I'm a day dreamer and I like to get caught up in the published author mystic. My thoughts run to the future of when I have a hard bound version of my book on a bookshelf or listed on Amazon. This seems pretty normal and is one of the reasons that prompts one to write a book. But the downside is that it is distracting and can actually hinder the writing process. Constantly thinking and dreaming of the future of your book can allow what I call the crowd-editing syndrome to take over. And that is when you start writing your book for the crowd and not yourself. As soon as you do that as a writer you can kiss your published author fantasy to the curb.

The thing is, I love to write, and I hate it.
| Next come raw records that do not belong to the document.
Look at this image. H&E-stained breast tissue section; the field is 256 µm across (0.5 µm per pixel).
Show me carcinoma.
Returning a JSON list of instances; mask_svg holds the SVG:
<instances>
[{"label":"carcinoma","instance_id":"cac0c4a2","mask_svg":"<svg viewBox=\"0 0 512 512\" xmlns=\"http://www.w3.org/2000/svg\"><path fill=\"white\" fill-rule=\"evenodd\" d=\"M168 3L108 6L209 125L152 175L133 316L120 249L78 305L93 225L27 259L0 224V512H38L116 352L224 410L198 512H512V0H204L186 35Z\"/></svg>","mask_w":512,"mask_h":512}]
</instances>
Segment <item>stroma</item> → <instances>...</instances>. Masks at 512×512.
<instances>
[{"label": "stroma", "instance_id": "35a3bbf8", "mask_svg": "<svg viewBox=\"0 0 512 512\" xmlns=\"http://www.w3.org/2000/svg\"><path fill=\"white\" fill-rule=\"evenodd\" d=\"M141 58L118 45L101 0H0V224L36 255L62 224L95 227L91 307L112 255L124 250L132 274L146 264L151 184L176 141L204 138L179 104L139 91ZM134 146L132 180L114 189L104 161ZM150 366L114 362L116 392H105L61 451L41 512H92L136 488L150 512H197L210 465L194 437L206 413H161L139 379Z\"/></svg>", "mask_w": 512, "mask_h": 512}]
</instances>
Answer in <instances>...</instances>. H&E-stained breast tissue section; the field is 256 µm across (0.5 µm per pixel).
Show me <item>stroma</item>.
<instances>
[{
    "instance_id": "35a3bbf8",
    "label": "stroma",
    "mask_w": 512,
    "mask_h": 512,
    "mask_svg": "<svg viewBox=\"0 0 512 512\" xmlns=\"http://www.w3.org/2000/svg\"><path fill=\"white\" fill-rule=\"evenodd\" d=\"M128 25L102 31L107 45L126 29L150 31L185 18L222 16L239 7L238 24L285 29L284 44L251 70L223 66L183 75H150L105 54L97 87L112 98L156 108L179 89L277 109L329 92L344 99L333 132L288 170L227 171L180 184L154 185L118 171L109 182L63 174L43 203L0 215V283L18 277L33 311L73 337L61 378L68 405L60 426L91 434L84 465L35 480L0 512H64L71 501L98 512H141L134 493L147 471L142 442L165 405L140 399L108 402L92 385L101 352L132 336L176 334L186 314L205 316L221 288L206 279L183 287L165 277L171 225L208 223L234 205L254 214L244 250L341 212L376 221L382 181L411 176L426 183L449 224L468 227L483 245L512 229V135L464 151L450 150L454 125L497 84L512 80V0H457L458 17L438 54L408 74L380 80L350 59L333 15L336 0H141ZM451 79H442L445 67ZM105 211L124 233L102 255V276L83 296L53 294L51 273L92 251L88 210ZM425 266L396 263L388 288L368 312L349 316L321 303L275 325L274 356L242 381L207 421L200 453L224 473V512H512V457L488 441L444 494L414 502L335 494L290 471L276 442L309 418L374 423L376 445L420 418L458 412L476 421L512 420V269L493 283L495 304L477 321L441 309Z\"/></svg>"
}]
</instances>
Like right now, I'm writing this blog instead of working on my manuscript. And it's a first draft where anything goes! What is the deal? But I know once I begin and get into it, the words will hopefully flow and I will end the day feeling satisfied that I wrote some words. I just wish I could keep my mind focused on that daily activity 100% of the time instead of wishing that the damn thing was complete. I want the pats on the back and the accolades that go along with finishing a draft of a novel. Many people set out to write one but few ever actually finish, so it is a great accomplishment in and of itself. My goal, then, is to remain focused on my day-to-day process and let the other stuff work itself out in the future, all on it's own, without any energy wasted in the present.